* **Problem to work on**
Pick each line that has "casa" out of the records.

* **Saved data entries**

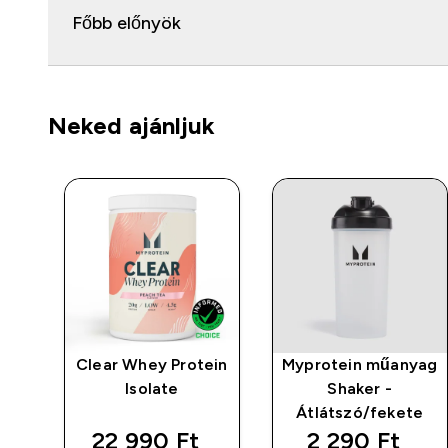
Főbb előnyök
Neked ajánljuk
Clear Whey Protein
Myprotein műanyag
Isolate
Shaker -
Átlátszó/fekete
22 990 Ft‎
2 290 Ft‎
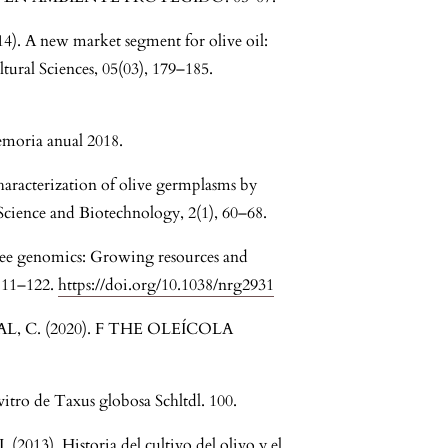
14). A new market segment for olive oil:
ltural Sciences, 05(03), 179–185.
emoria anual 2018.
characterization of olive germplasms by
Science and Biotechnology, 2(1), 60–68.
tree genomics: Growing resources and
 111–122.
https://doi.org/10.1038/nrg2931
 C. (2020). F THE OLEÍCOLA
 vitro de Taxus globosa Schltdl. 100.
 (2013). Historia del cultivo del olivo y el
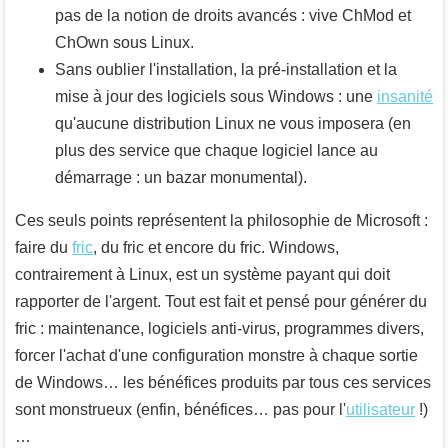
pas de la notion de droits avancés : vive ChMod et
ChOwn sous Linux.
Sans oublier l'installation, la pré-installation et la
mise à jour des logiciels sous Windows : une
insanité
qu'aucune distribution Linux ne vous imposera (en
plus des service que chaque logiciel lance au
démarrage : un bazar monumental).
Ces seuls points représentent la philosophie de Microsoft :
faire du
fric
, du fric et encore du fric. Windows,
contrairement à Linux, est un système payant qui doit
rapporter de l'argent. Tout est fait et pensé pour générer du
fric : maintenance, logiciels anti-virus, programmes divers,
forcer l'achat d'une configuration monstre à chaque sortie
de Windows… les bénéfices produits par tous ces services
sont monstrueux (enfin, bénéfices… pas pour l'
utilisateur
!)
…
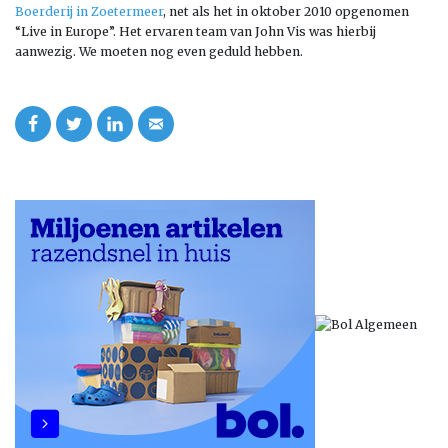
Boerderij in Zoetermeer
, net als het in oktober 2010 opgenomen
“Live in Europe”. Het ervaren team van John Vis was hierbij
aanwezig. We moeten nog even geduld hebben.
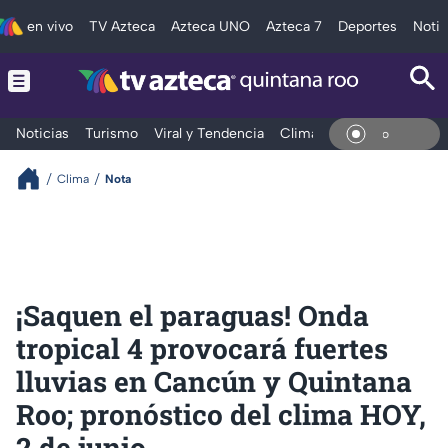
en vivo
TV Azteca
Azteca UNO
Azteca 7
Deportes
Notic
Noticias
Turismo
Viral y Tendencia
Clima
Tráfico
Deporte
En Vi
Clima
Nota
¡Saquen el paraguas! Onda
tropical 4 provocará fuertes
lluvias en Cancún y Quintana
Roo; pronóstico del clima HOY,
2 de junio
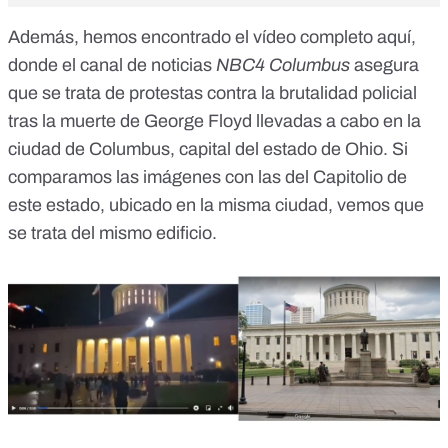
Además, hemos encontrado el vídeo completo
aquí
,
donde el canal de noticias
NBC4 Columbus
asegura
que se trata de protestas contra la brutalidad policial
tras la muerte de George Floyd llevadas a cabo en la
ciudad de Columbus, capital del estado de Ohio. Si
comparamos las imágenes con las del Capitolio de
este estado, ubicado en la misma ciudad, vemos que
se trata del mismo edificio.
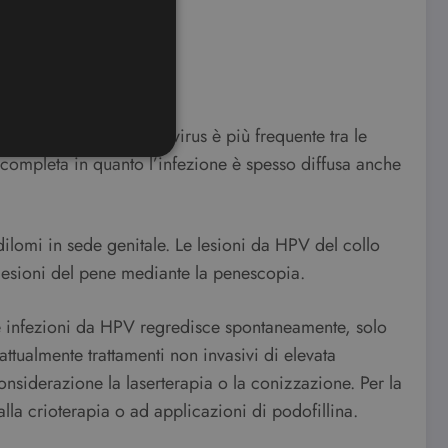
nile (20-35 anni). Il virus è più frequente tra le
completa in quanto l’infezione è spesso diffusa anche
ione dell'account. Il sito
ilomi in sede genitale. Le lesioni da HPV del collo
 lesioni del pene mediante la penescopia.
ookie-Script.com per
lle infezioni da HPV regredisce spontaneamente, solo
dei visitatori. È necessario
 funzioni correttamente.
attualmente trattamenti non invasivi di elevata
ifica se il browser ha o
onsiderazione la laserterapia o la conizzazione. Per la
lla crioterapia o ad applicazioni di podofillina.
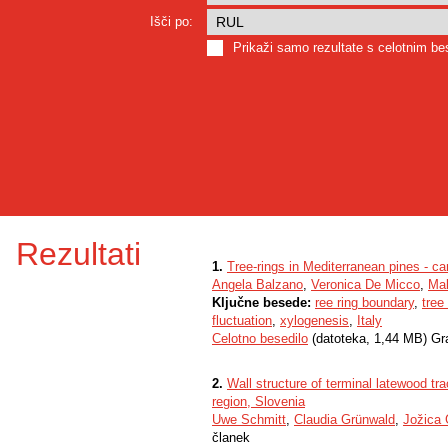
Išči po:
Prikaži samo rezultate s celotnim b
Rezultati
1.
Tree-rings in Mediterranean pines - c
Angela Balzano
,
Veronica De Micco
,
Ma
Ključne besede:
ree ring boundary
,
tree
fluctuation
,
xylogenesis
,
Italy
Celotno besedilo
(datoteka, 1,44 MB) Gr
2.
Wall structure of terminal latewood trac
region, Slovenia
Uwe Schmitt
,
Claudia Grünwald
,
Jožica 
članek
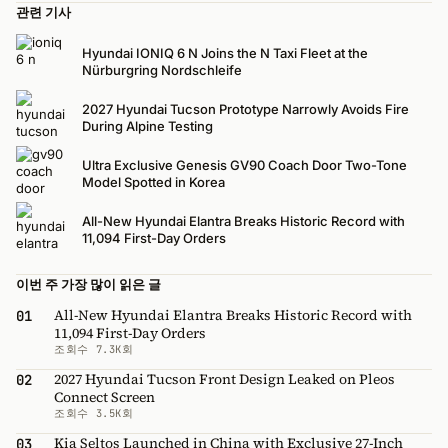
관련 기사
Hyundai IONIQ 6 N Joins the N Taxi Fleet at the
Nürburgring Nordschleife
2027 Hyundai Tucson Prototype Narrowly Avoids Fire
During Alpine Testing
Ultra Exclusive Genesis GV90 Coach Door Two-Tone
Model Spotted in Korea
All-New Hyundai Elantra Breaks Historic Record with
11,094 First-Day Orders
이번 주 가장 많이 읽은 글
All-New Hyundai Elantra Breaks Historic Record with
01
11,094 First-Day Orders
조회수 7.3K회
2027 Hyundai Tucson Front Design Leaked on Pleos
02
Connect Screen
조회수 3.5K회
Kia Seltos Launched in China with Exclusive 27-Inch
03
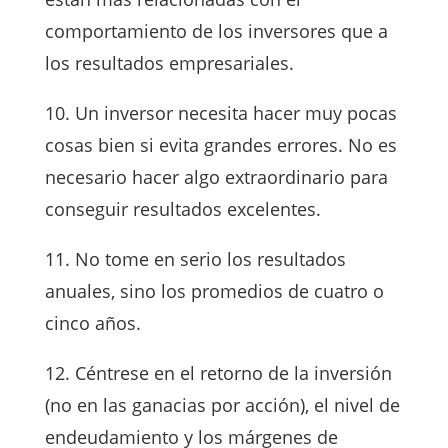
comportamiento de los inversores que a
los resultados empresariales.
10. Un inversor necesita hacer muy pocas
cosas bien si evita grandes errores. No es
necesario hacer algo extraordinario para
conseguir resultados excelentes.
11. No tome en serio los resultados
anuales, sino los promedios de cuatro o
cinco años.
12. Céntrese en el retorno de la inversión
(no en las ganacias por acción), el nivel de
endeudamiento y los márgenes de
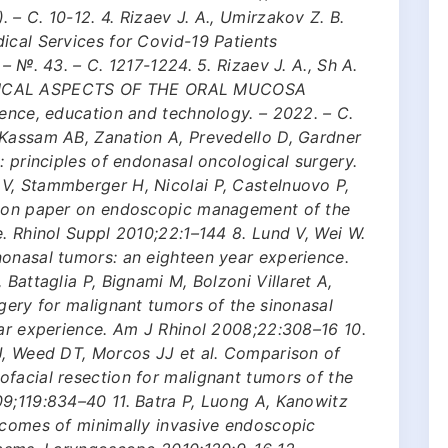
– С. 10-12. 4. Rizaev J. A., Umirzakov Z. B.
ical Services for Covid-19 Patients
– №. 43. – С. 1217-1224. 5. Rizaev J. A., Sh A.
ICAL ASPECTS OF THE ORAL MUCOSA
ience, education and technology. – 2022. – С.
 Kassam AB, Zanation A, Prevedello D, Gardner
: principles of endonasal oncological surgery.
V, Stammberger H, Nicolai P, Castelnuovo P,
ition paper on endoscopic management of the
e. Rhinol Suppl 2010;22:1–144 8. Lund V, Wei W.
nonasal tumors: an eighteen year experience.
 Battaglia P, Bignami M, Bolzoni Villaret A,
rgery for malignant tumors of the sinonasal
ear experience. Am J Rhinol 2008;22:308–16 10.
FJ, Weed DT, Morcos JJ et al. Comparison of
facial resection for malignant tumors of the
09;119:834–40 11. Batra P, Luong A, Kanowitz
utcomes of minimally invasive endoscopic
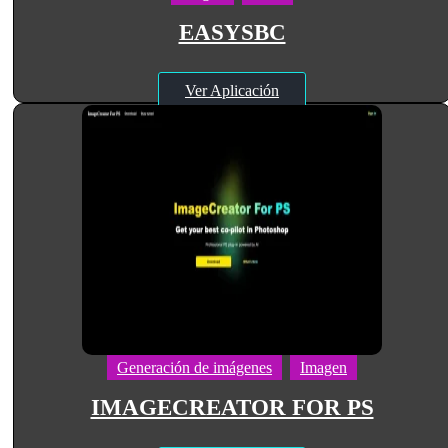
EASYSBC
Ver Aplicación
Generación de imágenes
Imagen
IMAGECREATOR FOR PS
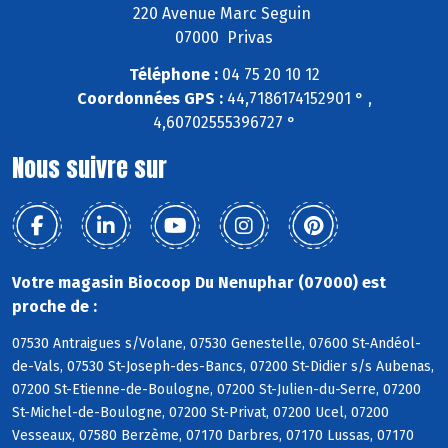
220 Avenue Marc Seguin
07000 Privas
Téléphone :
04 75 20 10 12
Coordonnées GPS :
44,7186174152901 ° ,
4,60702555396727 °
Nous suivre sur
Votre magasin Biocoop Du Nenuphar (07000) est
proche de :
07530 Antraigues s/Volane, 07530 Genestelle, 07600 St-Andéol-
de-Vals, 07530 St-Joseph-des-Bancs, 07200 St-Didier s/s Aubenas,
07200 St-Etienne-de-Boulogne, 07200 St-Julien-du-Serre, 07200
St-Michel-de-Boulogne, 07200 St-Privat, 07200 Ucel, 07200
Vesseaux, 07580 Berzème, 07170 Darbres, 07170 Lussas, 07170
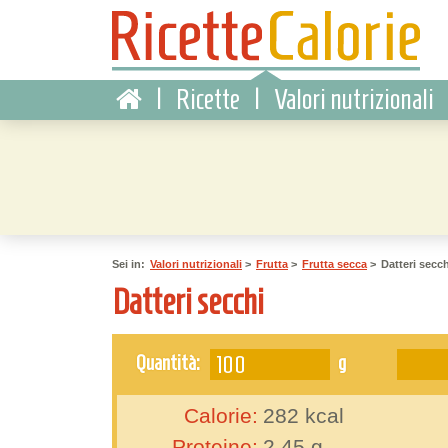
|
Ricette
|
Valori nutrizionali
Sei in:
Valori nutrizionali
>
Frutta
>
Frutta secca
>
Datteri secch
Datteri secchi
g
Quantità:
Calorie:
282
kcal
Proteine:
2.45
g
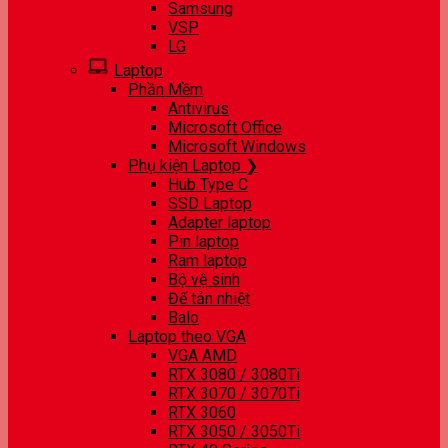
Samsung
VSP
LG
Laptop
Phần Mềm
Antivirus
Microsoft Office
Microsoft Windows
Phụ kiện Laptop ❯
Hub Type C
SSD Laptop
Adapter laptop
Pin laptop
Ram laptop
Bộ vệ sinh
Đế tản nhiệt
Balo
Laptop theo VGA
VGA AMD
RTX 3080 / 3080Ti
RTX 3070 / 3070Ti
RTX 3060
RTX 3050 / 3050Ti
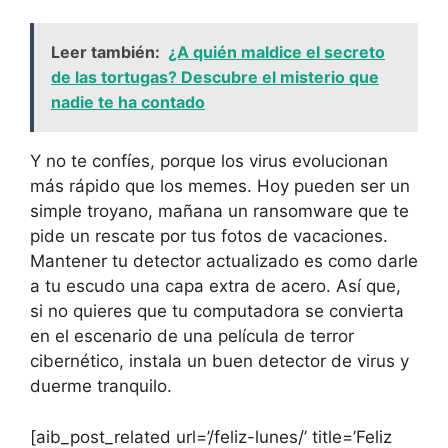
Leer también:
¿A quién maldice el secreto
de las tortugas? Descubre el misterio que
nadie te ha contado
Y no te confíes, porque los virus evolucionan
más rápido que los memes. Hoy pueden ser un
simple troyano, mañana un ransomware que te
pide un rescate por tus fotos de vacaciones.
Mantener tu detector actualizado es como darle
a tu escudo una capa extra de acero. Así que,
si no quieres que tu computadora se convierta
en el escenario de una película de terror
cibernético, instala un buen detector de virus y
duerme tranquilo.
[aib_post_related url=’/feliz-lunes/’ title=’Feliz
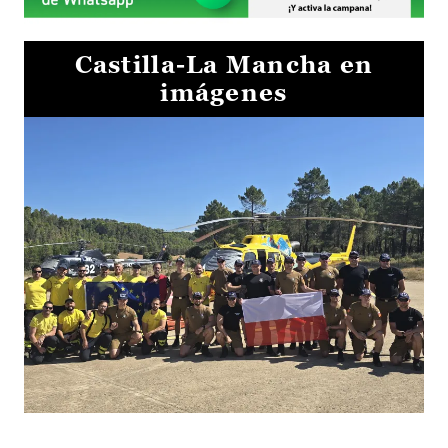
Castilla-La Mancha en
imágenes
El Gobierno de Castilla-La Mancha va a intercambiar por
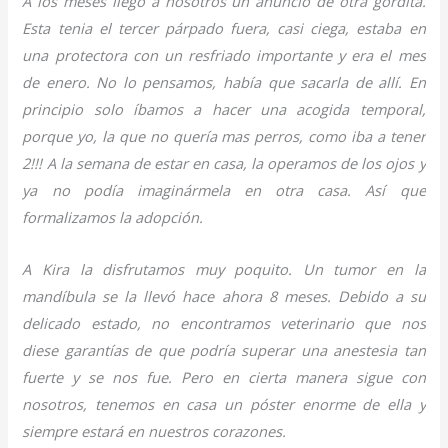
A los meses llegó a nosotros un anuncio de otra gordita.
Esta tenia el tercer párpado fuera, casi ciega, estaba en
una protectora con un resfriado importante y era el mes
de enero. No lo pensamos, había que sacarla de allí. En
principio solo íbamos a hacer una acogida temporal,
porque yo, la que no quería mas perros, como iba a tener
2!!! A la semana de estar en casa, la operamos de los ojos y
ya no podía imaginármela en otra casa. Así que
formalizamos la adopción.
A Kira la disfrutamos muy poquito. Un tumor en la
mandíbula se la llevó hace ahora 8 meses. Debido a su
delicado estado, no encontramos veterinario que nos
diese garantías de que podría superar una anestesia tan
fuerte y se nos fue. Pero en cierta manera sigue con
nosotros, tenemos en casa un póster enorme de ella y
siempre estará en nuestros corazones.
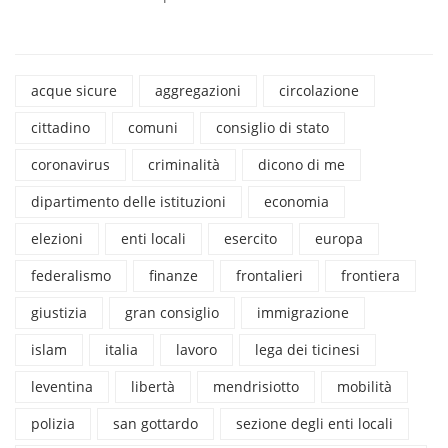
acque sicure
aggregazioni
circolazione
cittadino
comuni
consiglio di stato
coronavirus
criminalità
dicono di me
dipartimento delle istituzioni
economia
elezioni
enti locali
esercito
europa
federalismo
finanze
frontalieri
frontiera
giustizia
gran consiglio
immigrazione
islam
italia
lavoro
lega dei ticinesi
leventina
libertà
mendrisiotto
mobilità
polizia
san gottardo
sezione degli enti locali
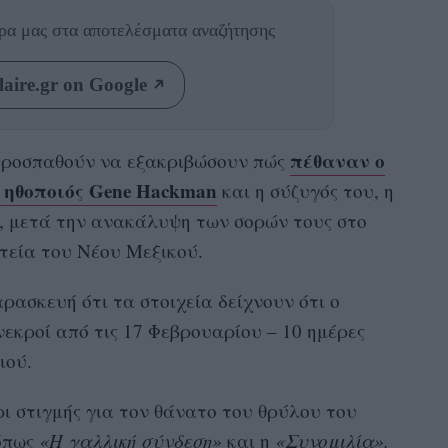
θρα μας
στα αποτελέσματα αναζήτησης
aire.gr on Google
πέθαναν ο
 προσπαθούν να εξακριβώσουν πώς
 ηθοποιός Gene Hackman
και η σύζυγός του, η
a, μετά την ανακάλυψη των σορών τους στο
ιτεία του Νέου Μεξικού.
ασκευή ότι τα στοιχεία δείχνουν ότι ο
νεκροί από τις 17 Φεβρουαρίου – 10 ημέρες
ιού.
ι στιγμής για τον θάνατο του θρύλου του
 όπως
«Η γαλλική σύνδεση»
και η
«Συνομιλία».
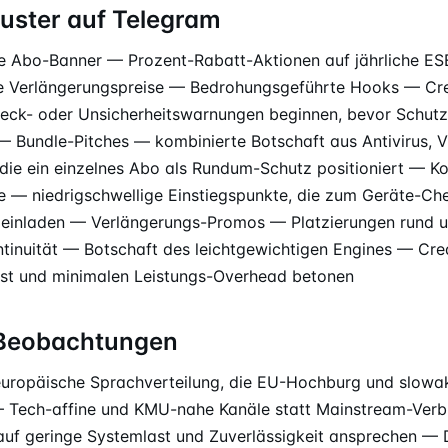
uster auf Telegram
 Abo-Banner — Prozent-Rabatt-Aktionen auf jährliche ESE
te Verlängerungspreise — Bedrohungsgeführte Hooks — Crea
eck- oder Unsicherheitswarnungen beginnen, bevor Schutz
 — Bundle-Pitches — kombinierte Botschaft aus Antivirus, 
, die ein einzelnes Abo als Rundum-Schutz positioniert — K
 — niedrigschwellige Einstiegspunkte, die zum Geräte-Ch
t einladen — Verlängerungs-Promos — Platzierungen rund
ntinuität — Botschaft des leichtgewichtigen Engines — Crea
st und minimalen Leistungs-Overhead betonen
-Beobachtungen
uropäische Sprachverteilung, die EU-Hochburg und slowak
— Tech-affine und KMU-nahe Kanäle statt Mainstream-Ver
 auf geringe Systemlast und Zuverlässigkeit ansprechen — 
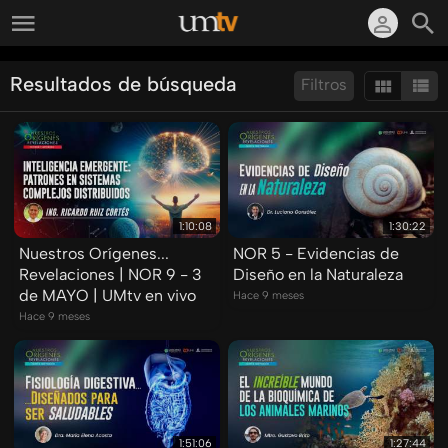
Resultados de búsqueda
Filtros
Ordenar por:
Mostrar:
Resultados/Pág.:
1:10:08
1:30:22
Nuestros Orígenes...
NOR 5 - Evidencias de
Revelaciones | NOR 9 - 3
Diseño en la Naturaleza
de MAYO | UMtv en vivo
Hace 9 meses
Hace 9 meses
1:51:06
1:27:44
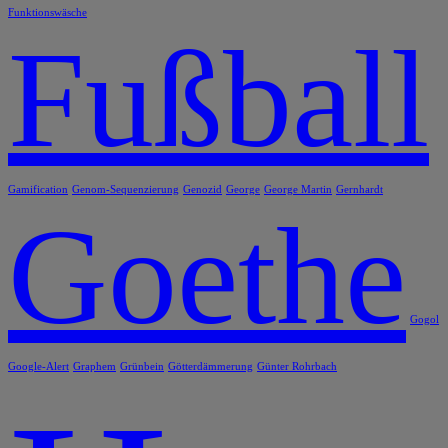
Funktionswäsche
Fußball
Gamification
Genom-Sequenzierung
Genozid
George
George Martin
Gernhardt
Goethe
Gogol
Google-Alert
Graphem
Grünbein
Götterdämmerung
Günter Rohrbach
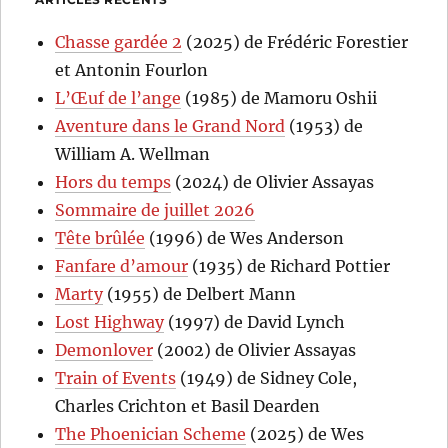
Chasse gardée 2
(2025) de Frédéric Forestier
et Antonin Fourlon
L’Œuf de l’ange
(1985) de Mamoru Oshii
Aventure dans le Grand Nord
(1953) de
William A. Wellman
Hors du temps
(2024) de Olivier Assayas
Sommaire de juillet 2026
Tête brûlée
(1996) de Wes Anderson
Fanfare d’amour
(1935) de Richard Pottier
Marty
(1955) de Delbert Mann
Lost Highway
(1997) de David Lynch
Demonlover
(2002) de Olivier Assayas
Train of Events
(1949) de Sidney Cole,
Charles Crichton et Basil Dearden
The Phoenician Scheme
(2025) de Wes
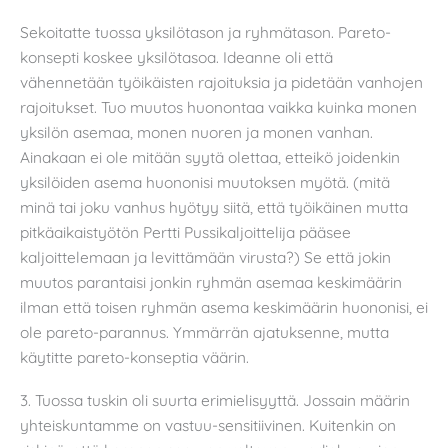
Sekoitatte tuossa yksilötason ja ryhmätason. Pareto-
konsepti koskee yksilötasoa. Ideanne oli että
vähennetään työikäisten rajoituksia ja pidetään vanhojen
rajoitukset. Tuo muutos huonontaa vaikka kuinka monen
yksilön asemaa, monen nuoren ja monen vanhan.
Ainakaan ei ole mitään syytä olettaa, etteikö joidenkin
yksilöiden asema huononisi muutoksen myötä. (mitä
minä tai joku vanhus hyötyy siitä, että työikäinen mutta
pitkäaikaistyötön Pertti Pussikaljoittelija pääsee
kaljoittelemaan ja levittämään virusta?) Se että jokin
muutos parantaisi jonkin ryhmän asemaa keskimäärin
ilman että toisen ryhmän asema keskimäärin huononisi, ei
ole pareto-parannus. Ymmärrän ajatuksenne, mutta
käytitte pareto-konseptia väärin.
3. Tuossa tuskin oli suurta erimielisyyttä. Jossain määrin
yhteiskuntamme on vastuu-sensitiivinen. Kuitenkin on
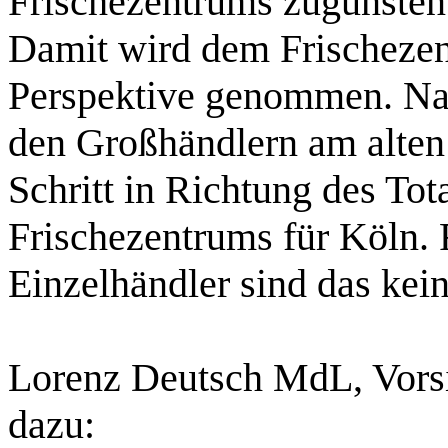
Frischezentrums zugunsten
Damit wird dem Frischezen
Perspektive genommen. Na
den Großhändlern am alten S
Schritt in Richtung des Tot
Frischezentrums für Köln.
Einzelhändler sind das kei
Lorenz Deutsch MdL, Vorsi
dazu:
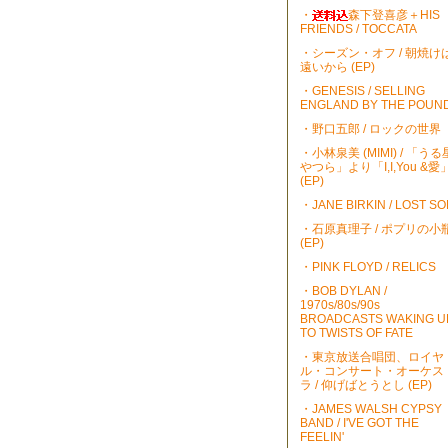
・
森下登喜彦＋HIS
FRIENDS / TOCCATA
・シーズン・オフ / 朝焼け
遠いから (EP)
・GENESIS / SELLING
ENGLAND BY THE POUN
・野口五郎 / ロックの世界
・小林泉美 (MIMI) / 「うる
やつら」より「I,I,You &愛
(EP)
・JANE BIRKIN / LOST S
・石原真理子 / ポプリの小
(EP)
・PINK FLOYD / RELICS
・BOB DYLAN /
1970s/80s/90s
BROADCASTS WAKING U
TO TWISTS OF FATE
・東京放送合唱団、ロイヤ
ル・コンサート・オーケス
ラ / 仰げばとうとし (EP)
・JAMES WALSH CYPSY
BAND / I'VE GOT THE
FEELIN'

* **Solution for this problem**
2!!! A la semana de estar en casa, la operamos de los ojos y
ya no podía imaginármela en otra casa. Así que
nosotros, tenemos en casa un póster enorme de ella y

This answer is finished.